__WRITTEN INSTRUCTION__. Rewrite the material below with every "Response sits on the next line" changed to "Answer appears on the following line", keeping everything else the same.

---*---

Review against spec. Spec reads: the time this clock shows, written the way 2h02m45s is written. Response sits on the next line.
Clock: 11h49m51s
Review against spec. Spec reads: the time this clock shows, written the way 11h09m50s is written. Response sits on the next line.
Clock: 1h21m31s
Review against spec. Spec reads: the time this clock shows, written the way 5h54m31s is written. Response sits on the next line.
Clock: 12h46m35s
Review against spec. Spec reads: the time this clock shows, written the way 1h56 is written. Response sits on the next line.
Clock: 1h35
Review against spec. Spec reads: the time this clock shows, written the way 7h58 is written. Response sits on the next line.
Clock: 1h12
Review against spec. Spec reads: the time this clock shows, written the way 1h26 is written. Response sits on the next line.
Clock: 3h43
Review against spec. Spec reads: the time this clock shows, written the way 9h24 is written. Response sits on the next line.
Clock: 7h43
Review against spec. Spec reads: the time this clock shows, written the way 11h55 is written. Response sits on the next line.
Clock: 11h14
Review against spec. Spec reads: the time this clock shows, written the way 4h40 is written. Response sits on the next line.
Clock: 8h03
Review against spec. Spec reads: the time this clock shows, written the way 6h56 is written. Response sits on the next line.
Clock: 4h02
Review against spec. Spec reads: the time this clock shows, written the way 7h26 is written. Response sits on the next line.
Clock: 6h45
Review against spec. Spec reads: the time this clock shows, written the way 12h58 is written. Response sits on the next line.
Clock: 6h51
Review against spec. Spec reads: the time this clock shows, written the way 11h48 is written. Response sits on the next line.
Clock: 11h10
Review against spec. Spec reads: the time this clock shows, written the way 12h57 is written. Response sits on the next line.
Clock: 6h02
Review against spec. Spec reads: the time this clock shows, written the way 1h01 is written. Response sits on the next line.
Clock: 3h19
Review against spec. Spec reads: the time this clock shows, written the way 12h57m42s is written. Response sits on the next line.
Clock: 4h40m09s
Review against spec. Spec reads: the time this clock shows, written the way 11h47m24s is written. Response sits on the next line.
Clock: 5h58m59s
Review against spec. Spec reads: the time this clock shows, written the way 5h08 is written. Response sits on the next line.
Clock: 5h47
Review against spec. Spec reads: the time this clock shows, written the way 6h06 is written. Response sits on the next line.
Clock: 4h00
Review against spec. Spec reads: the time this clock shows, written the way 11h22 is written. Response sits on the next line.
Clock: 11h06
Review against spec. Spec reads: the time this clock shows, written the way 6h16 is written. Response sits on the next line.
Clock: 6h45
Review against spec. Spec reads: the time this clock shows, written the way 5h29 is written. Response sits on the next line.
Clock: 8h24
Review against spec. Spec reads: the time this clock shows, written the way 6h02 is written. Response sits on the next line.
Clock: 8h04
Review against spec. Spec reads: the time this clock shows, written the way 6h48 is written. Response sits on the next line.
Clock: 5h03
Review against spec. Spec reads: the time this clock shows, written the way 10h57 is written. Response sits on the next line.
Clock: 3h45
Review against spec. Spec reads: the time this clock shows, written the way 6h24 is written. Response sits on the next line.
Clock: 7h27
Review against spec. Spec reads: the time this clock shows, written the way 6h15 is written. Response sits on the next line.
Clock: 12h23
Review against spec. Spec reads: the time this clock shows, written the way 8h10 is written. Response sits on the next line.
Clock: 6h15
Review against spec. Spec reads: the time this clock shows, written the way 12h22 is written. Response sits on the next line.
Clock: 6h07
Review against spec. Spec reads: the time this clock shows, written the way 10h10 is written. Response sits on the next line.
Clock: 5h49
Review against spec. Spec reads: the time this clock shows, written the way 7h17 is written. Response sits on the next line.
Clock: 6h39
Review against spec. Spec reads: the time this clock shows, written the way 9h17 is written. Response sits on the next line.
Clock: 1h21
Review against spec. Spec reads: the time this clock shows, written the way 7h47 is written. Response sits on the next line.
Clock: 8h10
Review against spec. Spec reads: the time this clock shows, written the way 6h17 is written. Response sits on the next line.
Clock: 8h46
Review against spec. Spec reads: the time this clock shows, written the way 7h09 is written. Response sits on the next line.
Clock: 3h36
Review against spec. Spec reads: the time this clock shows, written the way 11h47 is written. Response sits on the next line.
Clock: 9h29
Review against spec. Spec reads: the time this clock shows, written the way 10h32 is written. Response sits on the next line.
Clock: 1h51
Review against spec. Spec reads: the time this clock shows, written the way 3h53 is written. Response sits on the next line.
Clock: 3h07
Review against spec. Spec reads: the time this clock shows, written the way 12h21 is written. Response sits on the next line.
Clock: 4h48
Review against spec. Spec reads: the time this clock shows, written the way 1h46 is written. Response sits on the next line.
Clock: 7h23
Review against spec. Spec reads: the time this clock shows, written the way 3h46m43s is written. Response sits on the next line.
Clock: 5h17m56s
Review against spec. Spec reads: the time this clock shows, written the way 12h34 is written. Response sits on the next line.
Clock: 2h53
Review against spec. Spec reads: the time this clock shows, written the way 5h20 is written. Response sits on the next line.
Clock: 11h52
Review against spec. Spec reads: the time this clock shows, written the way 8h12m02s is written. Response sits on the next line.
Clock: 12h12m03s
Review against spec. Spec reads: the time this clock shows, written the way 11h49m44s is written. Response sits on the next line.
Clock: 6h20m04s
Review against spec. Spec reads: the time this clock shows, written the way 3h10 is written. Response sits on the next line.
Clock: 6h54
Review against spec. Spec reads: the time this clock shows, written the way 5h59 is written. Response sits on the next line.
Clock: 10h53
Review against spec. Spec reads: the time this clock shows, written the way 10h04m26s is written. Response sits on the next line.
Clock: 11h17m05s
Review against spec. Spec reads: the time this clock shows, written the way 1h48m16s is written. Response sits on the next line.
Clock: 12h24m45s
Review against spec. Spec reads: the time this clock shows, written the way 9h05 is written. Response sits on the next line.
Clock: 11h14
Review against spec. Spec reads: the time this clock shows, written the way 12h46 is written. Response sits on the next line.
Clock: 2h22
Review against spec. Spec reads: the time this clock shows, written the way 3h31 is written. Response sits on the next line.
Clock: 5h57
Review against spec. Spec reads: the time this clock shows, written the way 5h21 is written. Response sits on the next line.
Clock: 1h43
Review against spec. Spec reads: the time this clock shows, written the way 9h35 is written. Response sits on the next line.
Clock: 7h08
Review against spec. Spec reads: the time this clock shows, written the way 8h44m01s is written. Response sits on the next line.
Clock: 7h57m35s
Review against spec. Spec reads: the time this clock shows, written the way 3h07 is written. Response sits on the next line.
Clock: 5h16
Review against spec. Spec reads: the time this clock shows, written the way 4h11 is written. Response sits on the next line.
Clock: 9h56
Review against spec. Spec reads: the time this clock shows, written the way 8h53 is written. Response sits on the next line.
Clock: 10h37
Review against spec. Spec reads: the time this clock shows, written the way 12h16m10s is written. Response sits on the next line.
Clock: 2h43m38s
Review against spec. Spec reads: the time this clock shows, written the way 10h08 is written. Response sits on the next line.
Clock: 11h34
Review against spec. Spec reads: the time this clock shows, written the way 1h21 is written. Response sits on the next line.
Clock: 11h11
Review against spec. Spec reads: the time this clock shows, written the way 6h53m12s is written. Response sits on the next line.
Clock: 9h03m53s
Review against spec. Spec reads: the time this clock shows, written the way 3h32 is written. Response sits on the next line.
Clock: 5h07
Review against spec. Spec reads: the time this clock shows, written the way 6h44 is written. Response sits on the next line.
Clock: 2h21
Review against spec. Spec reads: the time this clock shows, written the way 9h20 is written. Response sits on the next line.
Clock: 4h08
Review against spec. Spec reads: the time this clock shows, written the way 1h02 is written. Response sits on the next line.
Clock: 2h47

---*---

__RESULT OF THIS EXERCISE__.
Review against spec. Spec reads: the time this clock shows, written the way 2h02m45s is written. Answer appears on the following line.
Clock: 11h49m51s
Review against spec. Spec reads: the time this clock shows, written the way 11h09m50s is written. Answer appears on the following line.
Clock: 1h21m31s
Review against spec. Spec reads: the time this clock shows, written the way 5h54m31s is written. Answer appears on the following line.
Clock: 12h46m35s
Review against spec. Spec reads: the time this clock shows, written the way 1h56 is written. Answer appears on the following line.
Clock: 1h35
Review against spec. Spec reads: the time this clock shows, written the way 7h58 is written. Answer appears on the following line.
Clock: 1h12
Review against spec. Spec reads: the time this clock shows, written the way 1h26 is written. Answer appears on the following line.
Clock: 3h43
Review against spec. Spec reads: the time this clock shows, written the way 9h24 is written. Answer appears on the following line.
Clock: 7h43
Review against spec. Spec reads: the time this clock shows, written the way 11h55 is written. Answer appears on the following line.
Clock: 11h14
Review against spec. Spec reads: the time this clock shows, written the way 4h40 is written. Answer appears on the following line.
Clock: 8h03
Review against spec. Spec reads: the time this clock shows, written the way 6h56 is written. Answer appears on the following line.
Clock: 4h02
Review against spec. Spec reads: the time this clock shows, written the way 7h26 is written. Answer appears on the following line.
Clock: 6h45
Review against spec. Spec reads: the time this clock shows, written the way 12h58 is written. Answer appears on the following line.
Clock: 6h51
Review against spec. Spec reads: the time this clock shows, written the way 11h48 is written. Answer appears on the following line.
Clock: 11h10
Review against spec. Spec reads: the time this clock shows, written the way 12h57 is written. Answer appears on the following line.
Clock: 6h02
Review against spec. Spec reads: the time this clock shows, written the way 1h01 is written. Answer appears on the following line.
Clock: 3h19
Review against spec. Spec reads: the time this clock shows, written the way 12h57m42s is written. Answer appears on the following line.
Clock: 4h40m09s
Review against spec. Spec reads: the time this clock shows, written the way 11h47m24s is written. Answer appears on the following line.
Clock: 5h58m59s
Review against spec. Spec reads: the time this clock shows, written the way 5h08 is written. Answer appears on the following line.
Clock: 5h47
Review against spec. Spec reads: the time this clock shows, written the way 6h06 is written. Answer appears on the following line.
Clock: 4h00
Review against spec. Spec reads: the time this clock shows, written the way 11h22 is written. Answer appears on the following line.
Clock: 11h06
Review against spec. Spec reads: the time this clock shows, written the way 6h16 is written. Answer appears on the following line.
Clock: 6h45
Review against spec. Spec reads: the time this clock shows, written the way 5h29 is written. Answer appears on the following line.
Clock: 8h24
Review against spec. Spec reads: the time this clock shows, written the way 6h02 is written. Answer appears on the following line.
Clock: 8h04
Review against spec. Spec reads: the time this clock shows, written the way 6h48 is written. Answer appears on the following line.
Clock: 5h03
Review against spec. Spec reads: the time this clock shows, written the way 10h57 is written. Answer appears on the following line.
Clock: 3h45
Review against spec. Spec reads: the time this clock shows, written the way 6h24 is written. Answer appears on the following line.
Clock: 7h27
Review against spec. Spec reads: the time this clock shows, written the way 6h15 is written. Answer appears on the following line.
Clock: 12h23
Review against spec. Spec reads: the time this clock shows, written the way 8h10 is written. Answer appears on the following line.
Clock: 6h15
Review against spec. Spec reads: the time this clock shows, written the way 12h22 is written. Answer appears on the following line.
Clock: 6h07
Review against spec. Spec reads: the time this clock shows, written the way 10h10 is written. Answer appears on the following line.
Clock: 5h49
Review against spec. Spec reads: the time this clock shows, written the way 7h17 is written. Answer appears on the following line.
Clock: 6h39
Review against spec. Spec reads: the time this clock shows, written the way 9h17 is written. Answer appears on the following line.
Clock: 1h21
Review against spec. Spec reads: the time this clock shows, written the way 7h47 is written. Answer appears on the following line.
Clock: 8h10
Review against spec. Spec reads: the time this clock shows, written the way 6h17 is written. Answer appears on the following line.
Clock: 8h46
Review against spec. Spec reads: the time this clock shows, written the way 7h09 is written. Answer appears on the following line.
Clock: 3h36
Review against spec. Spec reads: the time this clock shows, written the way 11h47 is written. Answer appears on the following line.
Clock: 9h29
Review against spec. Spec reads: the time this clock shows, written the way 10h32 is written. Answer appears on the following line.
Clock: 1h51
Review against spec. Spec reads: the time this clock shows, written the way 3h53 is written. Answer appears on the following line.
Clock: 3h07
Review against spec. Spec reads: the time this clock shows, written the way 12h21 is written. Answer appears on the following line.
Clock: 4h48
Review against spec. Spec reads: the time this clock shows, written the way 1h46 is written. Answer appears on the following line.
Clock: 7h23
Review against spec. Spec reads: the time this clock shows, written the way 3h46m43s is written. Answer appears on the following line.
Clock: 5h17m56s
Review against spec. Spec reads: the time this clock shows, written the way 12h34 is written. Answer appears on the following line.
Clock: 2h53
Review against spec. Spec reads: the time this clock shows, written the way 5h20 is written. Answer appears on the following line.
Clock: 11h52
Review against spec. Spec reads: the time this clock shows, written the way 8h12m02s is written. Answer appears on the following line.
Clock: 12h12m03s
Review against spec. Spec reads: the time this clock shows, written the way 11h49m44s is written. Answer appears on the following line.
Clock: 6h20m04s
Review against spec. Spec reads: the time this clock shows, written the way 3h10 is written. Answer appears on the following line.
Clock: 6h54
Review against spec. Spec reads: the time this clock shows, written the way 5h59 is written. Answer appears on the following line.
Clock: 10h53
Review against spec. Spec reads: the time this clock shows, written the way 10h04m26s is written. Answer appears on the following line.
Clock: 11h17m05s
Review against spec. Spec reads: the time this clock shows, written the way 1h48m16s is written. Answer appears on the following line.
Clock: 12h24m45s
Review against spec. Spec reads: the time this clock shows, written the way 9h05 is written. Answer appears on the following line.
Clock: 11h14
Review against spec. Spec reads: the time this clock shows, written the way 12h46 is written. Answer appears on the following line.
Clock: 2h22
Review against spec. Spec reads: the time this clock shows, written the way 3h31 is written. Answer appears on the following line.
Clock: 5h57
Review against spec. Spec reads: the time this clock shows, written the way 5h21 is written. Answer appears on the following line.
Clock: 1h43
Review against spec. Spec reads: the time this clock shows, written the way 9h35 is written. Answer appears on the following line.
Clock: 7h08
Review against spec. Spec reads: the time this clock shows, written the way 8h44m01s is written. Answer appears on the following line.
Clock: 7h57m35s
Review against spec. Spec reads: the time this clock shows, written the way 3h07 is written. Answer appears on the following line.
Clock: 5h16
Review against spec. Spec reads: the time this clock shows, written the way 4h11 is written. Answer appears on the following line.
Clock: 9h56
Review against spec. Spec reads: the time this clock shows, written the way 8h53 is written. Answer appears on the following line.
Clock: 10h37
Review against spec. Spec reads: the time this clock shows, written the way 12h16m10s is written. Answer appears on the following line.
Clock: 2h43m38s
Review against spec. Spec reads: the time this clock shows, written the way 10h08 is written. Answer appears on the following line.
Clock: 11h34
Review against spec. Spec reads: the time this clock shows, written the way 1h21 is written. Answer appears on the following line.
Clock: 11h11
Review against spec. Spec reads: the time this clock shows, written the way 6h53m12s is written. Answer appears on the following line.
Clock: 9h03m53s
Review against spec. Spec reads: the time this clock shows, written the way 3h32 is written. Answer appears on the following line.
Clock: 5h07
Review against spec. Spec reads: the time this clock shows, written the way 6h44 is written. Answer appears on the following line.
Clock: 2h21
Review against spec. Spec reads: the time this clock shows, written the way 9h20 is written. Answer appears on the following line.
Clock: 4h08
Review against spec. Spec reads: the time this clock shows, written the way 1h02 is written. Answer appears on the following line.
Clock: 2h47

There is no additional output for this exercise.